Muscle atrophy is also called “Atrophy of the muscles or Muscle wasting”. The majority of muscle atrophy in the general population results from ‘disuse’. People with sedentary jobs and senior citizens with decreased activity can lose muscle tone and develop significant atrophy. This type of atrophy is reversible with vigorous exercise. Bed-ridden people can undergo significant muscle wasting. Astronauts, free of the gravitational pull of Earth, can develop decreased muscle tone and loss of calcium from their bones following just a few days of weightlessness.
Muscle atrophy resulting from disease rather than disuse is generally one of two types, that resulting from damage to the nerves that supply the muscles, and disease of the muscle itself.
Examples of diseases affecting the nerves that control muscles would be:
- amyotrophic lateral sclerosis (ALS or Lou Gehrig's disease);
- Guillain-Barre syndrome.
Examples of diseases affecting primarily the muscles would include:
- muscular dystrophy;
- myotonia congenita;
- myotonic dystrophy;
- as well as other congenital, inflammatory or metabolic myopathies.

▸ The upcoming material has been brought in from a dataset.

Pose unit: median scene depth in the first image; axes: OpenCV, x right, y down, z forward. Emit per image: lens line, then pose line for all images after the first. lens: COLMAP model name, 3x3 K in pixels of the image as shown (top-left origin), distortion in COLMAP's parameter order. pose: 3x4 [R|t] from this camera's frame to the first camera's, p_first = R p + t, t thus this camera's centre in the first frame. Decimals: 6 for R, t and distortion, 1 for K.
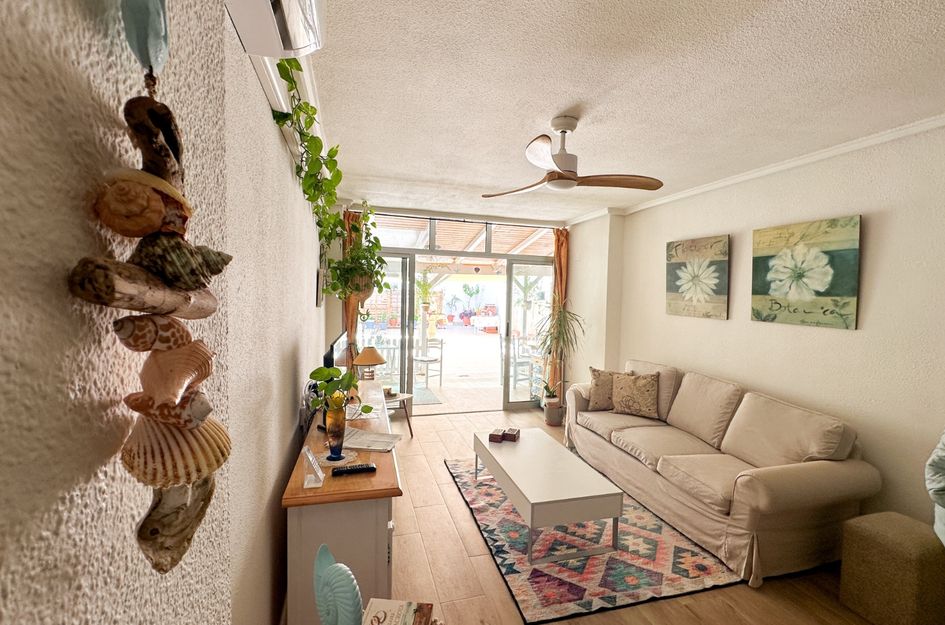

The twitching phenomenon that happens in the early stage of sleep is called a hypnagogic massive jerk, or simply a hypnic jerk. It has also been referred to as a sleep start. There has been little research on this topic, but there have been some theories put forth.
When the body drifts off into sleep, it undergoes physiological changes related to body temperature, breathing rate and muscular tone. Hypnic jerks may be the result of muscle changes. Another theory suggests that the transition from the waking to the sleeping state signals the body to relax. But the brain may interpret the relaxation as a sign of falling and then signal the arms and legs to wake up. Electroencephalogram studies have shown sleep starts affect almost 10 percent of the population regularly, 80 percent occasionally, and another 10 percent rarely.
Muscle movement or twitching also may take place during the Rapid Eye Movement, or REM, phase of sleep. This also is the time when dreams occur. During the REM phase, all voluntary muscular activity stops with a drop in muscle tone, but some individuals may experience slight eyelid or ear twitching or slight jerks. Some people with REM behavioral disorder, or RBD, may experience more violent muscular twitching and full-fledged activity during sleep. This is because they do not achieve muscle paralysis, and as a result, act out their dreams.